Si une sélection à l’entrée du M1 semble au président de l’UNEF, constituer un projet « terrifiant » parce que porteur d’un biais social, qu’en est-il d’une (possible) obligation de changer de région pour suivre le parcours « master » souhaité ?
Voyager, découvrir d’autres lieux fait partie de la formation d’un étudiant. Le succès des programmes Erasmus montre l’intérêt des étudiants pour la mobilité
Oui, MAIS … Les « campus universitaires français » regroupent prioritairement des lieux d’enseignement, de recherche, des bibliothèques. Les quelques résidences que l’on y trouve, généralement en gestion CROUS, et quels que soient les efforts accomplis, ne sont ni en nombre suffisant, ni d’un standard tel qu’une vie de campus effective puisse se déployer. En d’autres termes il n’y a pas autour des universités françaises de politique de logement (social ou non) des étudiants.

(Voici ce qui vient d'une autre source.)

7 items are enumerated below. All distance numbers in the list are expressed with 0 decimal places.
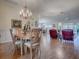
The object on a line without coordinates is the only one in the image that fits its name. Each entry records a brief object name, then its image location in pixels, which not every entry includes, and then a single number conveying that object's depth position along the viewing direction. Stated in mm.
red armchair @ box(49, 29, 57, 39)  5192
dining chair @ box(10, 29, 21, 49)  2408
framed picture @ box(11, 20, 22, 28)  4098
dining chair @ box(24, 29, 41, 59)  1886
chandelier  3444
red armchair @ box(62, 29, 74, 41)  3786
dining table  2300
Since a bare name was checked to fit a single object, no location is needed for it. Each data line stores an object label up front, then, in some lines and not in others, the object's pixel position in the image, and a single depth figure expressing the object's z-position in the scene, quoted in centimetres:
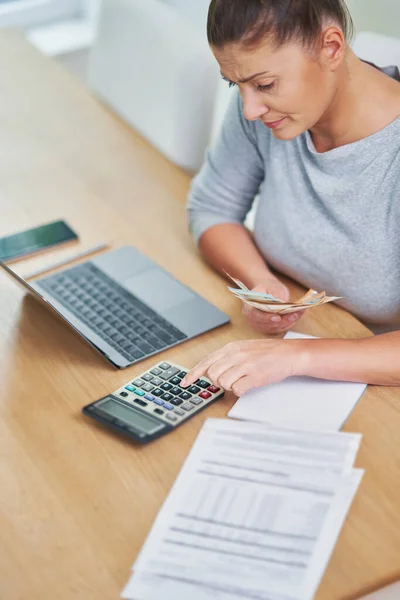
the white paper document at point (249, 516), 97
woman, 125
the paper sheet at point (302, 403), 120
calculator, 119
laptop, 138
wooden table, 101
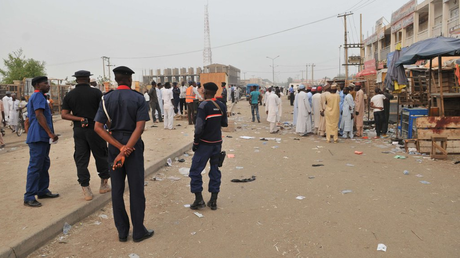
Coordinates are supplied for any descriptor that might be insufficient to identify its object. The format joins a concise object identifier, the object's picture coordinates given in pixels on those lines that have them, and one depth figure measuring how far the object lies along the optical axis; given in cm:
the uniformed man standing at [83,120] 441
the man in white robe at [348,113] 1113
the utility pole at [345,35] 3678
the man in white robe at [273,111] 1281
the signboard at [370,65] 3139
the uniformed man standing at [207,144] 450
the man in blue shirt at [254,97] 1580
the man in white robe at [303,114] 1191
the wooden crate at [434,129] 799
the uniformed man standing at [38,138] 430
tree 4706
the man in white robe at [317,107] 1209
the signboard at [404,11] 2753
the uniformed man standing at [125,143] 339
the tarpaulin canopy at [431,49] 808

Dès lors la notion de portail national ne comporte-t-elle pas un biais (social aussi) ?
Le choix d’encourager le développement de campus « complet » où vie sociale, vie culturelle, vie sportive et vie académique peuvent se rejoindre et se combiner, notamment en construisant sur les campus des résidences étudiantes en proportion des accueils envisagés dans les bâtiments d’enseignement, n’a pas été fait au moment où a été décidée la massification de l’enseignement supérieur. Au contraire, a été le plus souvent privilégié le pari d’inciter (contraindre de fait) les étudiants à s’installer dans les villes dont leurs universités portent le plus souvent le nom alors que leurs bâtiments ont été déplacés vers les périphéries. Le logement étudiant relève ainsi largement du secteur privé. Une des conséquences en est l’absence dans les universités de service d’accueil des étudiants, capable de proposer une offre cohérente pour les étudiants qui souhaiteraient y faire une mobilité, volontaire ou contrainte, comme ce serait le cas en application des recommandations d’un « portail d’accès en master ».

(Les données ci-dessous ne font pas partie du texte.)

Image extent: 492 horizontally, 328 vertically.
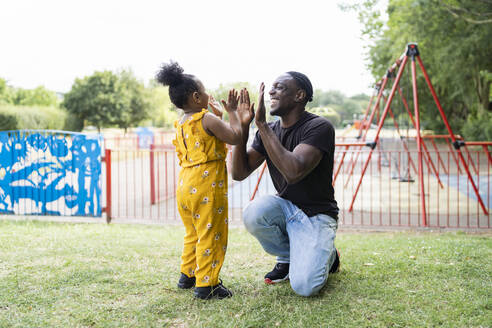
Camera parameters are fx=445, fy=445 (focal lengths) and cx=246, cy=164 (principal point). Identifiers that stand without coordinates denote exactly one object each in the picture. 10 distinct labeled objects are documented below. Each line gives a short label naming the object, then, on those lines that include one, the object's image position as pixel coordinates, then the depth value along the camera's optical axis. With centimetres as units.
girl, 320
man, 317
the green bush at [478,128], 2075
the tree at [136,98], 3838
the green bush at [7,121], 2256
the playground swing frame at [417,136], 673
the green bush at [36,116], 2303
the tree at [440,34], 1090
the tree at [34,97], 4625
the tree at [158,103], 3994
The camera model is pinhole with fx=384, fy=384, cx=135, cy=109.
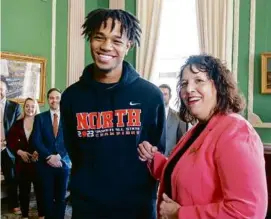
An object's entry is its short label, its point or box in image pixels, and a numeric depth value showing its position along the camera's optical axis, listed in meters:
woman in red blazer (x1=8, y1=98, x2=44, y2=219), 4.10
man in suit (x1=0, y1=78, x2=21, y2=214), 4.38
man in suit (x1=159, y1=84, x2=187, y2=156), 3.75
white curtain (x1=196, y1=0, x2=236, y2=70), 5.36
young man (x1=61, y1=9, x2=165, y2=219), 1.54
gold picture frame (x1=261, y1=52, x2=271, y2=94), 5.16
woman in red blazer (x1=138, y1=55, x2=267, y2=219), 1.13
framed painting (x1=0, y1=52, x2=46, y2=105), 4.84
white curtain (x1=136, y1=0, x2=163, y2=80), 5.94
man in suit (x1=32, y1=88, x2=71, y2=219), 3.81
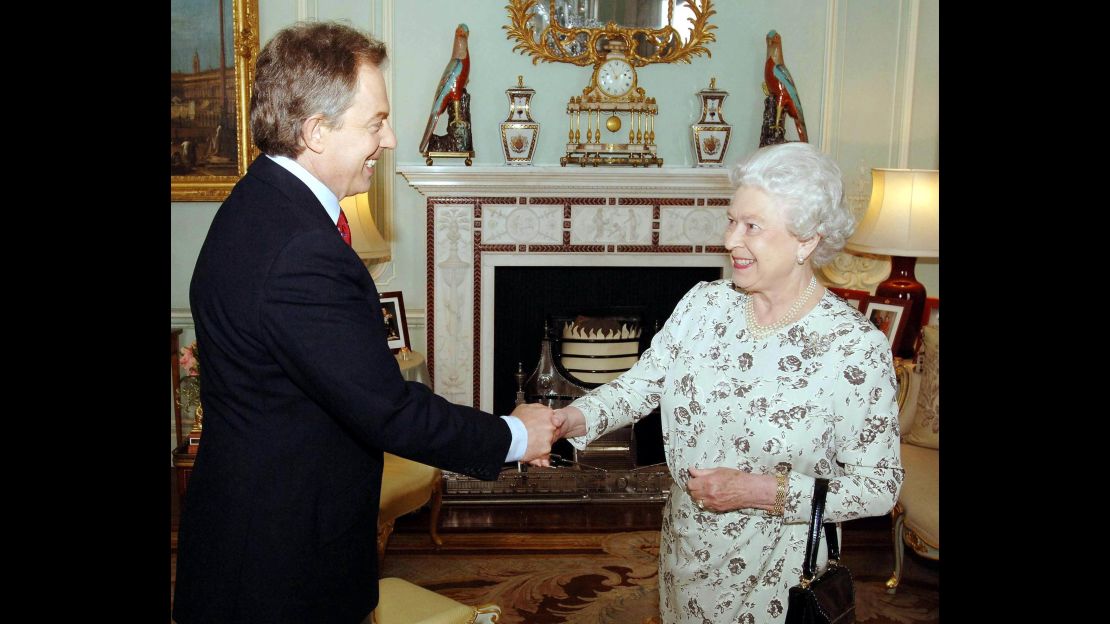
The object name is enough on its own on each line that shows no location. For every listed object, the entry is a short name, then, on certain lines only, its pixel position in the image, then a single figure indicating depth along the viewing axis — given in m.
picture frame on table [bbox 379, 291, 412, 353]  4.86
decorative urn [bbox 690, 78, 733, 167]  4.99
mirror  5.07
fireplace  4.84
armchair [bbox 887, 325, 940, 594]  3.59
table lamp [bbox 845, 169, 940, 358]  4.31
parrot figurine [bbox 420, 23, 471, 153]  4.74
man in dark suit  1.65
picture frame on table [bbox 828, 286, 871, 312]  4.68
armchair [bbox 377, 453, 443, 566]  3.71
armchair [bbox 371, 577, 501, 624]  2.51
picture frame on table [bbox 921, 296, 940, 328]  4.79
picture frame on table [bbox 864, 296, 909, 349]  4.43
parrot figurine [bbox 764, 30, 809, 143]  4.91
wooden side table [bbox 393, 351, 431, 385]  4.54
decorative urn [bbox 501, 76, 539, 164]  4.89
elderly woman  1.93
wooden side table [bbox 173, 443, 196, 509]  3.76
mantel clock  5.01
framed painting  4.96
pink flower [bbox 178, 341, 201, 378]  3.84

On constate ainsi une nouvelle alternative : soit les étudiants pourront suivre les recommandations du « portail national » et organiser une mobilité liée à leurs études et ce portail aura du sens, soit ils ne le pourront pas et dans ce cas le portail envisagé ne sera qu’une fausse piste, pire un écran de fumée. Poser la question c’est malheureusement y répondre. Sans politique du logement étudiant sur les campus, les limites d’une stratégie de portail et de mobilité sont manifestes ; tous ne sont pas égaux face au portail.

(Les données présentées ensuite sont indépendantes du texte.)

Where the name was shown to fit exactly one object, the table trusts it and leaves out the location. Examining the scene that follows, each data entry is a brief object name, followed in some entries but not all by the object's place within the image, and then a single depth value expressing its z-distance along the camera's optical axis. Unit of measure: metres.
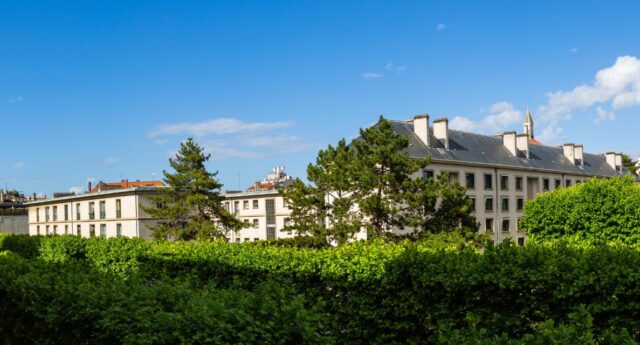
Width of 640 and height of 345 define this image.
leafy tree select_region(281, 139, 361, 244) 33.69
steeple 116.56
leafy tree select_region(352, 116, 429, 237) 33.44
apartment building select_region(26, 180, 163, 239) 60.66
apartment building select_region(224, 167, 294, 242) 63.81
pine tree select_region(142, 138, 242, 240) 51.81
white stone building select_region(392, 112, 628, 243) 50.31
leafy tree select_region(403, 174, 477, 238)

Pourquoi perdre du temps à contempler vainement de fausses fenêtres ?

La question de l’accueil en mobilité rejoint celle de l’attractivité concurrentielle entre masters des universités – aussi réelle que peu reconnue dans les discours. Elle prolonge aussi un autre biais qui réunit la mobilité et la sélection. Comme l’a signalé Jean Tirole, lors de la « grande conférence » qui réunissait, le 20 novembre courant, la Conférence des présidents d’universités et la Conférence des directeurs des écoles françaises d’ingénieurs (voir ici) :

« Aujourd’hui, la sélection existe : c’est l’échec pour les plus faibles et l’exil pour les meilleurs… Comment voulez-vous former lorsque les niveaux des étudiants sont si hétérogènes ? »
Il ne suffit pas de se dire opposé (ou non) à la sélection ou de la (re)baptiser orientation, il faut d’abord en constater les formes et les effets.
De même, avant de parler de mobilité, il convient de mesurer combien elle est restreinte par l’absence de politique du logement étudiant, remplacée par l’accès aux contestables « aides au logement » – ce sera l’objet du prochain billet.